Lee Krasner
“Lee Krasner: Living Colour is a book that offers everything needed to know and understand the work and important contributions of Krasner to abstract painting, but also most of what is needed to understand the woman behind the work and myths.”
Lee Krasner: Living Colour is a comprehensive look at the life and work of the abstract expressionism pioneer who produced original, groundbreaking work for over five decades, but is still often referred to as “the wife of painter Jackson Pollock.” Edited by Eleanor Nairne, the book accompanies a major ongoing exhibition of Krasner’s work at the Barbican Gallery in London (May 3–September 1, 2019).

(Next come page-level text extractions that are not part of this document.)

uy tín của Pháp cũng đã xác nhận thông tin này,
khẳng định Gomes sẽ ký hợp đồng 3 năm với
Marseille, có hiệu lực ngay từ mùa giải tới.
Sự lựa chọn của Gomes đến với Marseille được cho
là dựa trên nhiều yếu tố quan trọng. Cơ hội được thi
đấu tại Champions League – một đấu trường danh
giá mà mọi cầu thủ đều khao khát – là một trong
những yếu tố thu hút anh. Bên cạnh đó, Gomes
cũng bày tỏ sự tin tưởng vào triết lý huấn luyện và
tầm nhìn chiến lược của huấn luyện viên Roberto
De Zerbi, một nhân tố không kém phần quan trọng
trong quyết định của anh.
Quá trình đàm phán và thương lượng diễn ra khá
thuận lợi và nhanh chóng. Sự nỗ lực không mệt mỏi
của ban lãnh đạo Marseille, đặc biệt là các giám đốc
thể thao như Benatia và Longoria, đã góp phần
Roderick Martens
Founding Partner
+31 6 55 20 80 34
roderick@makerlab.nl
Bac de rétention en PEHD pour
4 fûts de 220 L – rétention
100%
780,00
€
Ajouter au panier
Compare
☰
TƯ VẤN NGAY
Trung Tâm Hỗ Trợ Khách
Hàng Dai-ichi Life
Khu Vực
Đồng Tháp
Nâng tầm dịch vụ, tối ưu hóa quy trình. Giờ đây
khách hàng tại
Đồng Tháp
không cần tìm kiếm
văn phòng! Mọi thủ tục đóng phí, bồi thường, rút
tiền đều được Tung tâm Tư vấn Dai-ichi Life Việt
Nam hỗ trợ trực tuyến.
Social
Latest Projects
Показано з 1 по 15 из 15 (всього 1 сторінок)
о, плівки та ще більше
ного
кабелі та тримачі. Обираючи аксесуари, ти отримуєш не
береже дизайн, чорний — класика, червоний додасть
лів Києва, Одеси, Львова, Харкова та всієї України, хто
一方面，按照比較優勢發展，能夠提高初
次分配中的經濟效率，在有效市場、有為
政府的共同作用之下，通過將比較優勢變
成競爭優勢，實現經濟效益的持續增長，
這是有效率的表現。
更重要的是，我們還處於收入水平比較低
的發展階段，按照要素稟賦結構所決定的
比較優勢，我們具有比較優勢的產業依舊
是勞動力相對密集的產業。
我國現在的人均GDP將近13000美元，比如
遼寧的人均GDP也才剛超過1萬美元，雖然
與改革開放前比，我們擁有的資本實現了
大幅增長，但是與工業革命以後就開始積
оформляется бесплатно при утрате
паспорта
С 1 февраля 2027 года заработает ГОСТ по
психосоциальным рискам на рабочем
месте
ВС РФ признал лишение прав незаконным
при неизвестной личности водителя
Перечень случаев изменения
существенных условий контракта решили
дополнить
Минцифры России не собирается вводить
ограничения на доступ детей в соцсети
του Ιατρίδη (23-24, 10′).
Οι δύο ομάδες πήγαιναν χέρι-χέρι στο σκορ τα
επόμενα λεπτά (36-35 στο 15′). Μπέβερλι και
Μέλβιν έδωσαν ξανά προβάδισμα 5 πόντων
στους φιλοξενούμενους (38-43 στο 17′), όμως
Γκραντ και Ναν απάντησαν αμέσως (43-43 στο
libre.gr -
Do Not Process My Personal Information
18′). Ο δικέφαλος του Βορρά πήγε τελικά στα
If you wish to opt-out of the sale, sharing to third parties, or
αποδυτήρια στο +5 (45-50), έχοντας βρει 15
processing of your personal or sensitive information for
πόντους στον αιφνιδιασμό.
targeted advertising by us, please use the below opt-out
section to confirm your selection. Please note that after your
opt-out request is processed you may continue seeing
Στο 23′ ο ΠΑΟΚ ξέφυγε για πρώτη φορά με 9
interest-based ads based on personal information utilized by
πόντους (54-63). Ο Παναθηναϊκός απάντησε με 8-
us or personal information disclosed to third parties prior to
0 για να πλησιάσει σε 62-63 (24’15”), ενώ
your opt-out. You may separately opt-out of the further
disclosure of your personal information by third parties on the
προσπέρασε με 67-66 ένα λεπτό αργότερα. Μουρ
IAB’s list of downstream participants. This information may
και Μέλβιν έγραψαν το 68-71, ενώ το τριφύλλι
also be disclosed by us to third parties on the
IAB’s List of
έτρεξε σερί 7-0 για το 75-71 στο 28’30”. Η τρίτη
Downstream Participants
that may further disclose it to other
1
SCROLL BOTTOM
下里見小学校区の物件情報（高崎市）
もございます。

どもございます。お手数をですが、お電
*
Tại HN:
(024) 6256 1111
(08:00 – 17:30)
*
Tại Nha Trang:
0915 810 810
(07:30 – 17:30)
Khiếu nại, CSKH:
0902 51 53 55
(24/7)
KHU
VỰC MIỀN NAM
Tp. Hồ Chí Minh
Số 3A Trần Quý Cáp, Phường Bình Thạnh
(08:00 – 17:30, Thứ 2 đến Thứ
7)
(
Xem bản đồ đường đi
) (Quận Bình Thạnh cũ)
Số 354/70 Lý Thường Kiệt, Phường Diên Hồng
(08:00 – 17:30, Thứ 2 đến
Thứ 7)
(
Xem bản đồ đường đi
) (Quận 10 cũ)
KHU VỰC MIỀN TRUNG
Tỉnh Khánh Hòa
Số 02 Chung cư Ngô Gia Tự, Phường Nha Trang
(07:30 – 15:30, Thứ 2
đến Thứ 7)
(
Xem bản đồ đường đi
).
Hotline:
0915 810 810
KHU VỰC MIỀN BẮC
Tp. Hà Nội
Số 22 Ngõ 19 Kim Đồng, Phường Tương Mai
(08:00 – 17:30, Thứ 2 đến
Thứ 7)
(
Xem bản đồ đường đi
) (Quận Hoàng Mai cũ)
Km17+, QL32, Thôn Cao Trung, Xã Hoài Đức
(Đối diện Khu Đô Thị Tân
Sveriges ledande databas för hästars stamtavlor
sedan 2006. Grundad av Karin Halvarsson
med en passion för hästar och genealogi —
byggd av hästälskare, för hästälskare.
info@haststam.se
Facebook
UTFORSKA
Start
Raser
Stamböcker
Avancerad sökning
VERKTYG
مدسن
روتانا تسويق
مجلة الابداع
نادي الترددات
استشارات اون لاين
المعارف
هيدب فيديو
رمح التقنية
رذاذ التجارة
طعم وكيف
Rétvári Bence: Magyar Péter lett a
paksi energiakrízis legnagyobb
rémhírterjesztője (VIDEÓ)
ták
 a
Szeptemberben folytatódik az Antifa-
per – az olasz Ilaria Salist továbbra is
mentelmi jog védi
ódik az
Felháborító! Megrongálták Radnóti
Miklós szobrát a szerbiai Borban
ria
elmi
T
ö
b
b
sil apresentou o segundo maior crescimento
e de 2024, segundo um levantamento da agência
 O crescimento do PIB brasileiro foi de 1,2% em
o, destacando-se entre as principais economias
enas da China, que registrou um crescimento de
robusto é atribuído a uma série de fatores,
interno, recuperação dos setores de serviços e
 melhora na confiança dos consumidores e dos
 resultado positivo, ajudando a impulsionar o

There is much to learn and much to see here, but readers might take a page from Krasner herself, who, as Nairne says in her excellent, in-depth foreword, viewed her life and career as an artist with a very long eye, without haste, and with pragmatic, clear-eyed understanding of the fact that marriage to another famous artist might mean that some things in her own career would have to wait. That her contribution risked being obscured or misinterpreted by the association but that there were also benefits to it, which she made a conscious decision to enjoy, placing each thing in its own time, every achievement in its own decade.
It is something that comes up often, though in different ways, throughout the four exhaustive essays about her life and art that accompany the many full-color images of Lee Krasner’s work: her persistence and doggedness, present from a very young age, but also her vision, her ability to see into the future and play with time to achieve her aim and arrive at the goals she set for herself in a way that reflected her.
We see this when she defied professors to work on an ambitious self-portrait of herself modeled after Van Gogh’s own (Self-Portrait, c. 1928). Professors at the National Academy would refuse to believe she had painted it “plein air” (outdoors), saying about her: “This student is always a bother . . . insists upon having her own way, despite school rules.”
It was good practice for being a woman artist in the world of mid-20th century art. As John Yau writes in “Writing Rimbaud on the Wall,” one of the essays in the book, “Krasner’s isolation from this society was twofold: she would have to forge her own path as a woman in the art world, but, once she had found it, there was little likelihood that the art world would take her seriously, simply because she was a woman.”
The quote Yau alludes to in the title of his essay was one that Krasner had friend and painter Byron Browne paint on her wall: “To whom shall I hire myself out? What beast must one adore? What holy image attack? What hearts shall I break? What lie must I maintain? In what blood must I walk.”
And, thus, you see the shrewd strategist at work, knowing the challenges and facing them head on, learning the give and take, never abandoning the game, while also daring to take risks with her work at different stages of her life.
Here, for example, she explains in her own words the basis for her unique brand of organicism, rather inspired in animism (a 1940s artistic movement to restore a vital role for art, with spiritual and social functions):
“I merge what I call the organic with what I call the abstract, which is what you are calling the geometric. As I see both scales, I need to merge these two into the ever-present. What they symbolized, I have never stopped to decide. You might want to read it as matter and spirit and the need to merge as against the need to separate. Or it can be read as male and female.”
Krasner is now widely recognized as a master colorist, and this book and exhibition certainly highlight that. There is also a section on her “little images” and on her famous “Palingenesis” works.
In addition to the glossy renderings of photography of her work and the essays, there are personal photos of Krasner, sometimes with her husband, most on her own, an engaging interview she gave a student years before her death, full annotations on each painting, a generous chronology, bibliography, and full list of featured works.
Lee Krasner: Living Colour is a book that offers everything needed to know and understand the work and important contributions of Krasner to abstract painting, but also most of what is needed to understand the woman behind the work and myths. It is a handsome tome, colorfully positioning her as the master of her craft that the art world was only to slow to recognize and give full due, her own brilliance for decades obscured by the intense, dazzling light of the lamppost shining above for a good part of her life.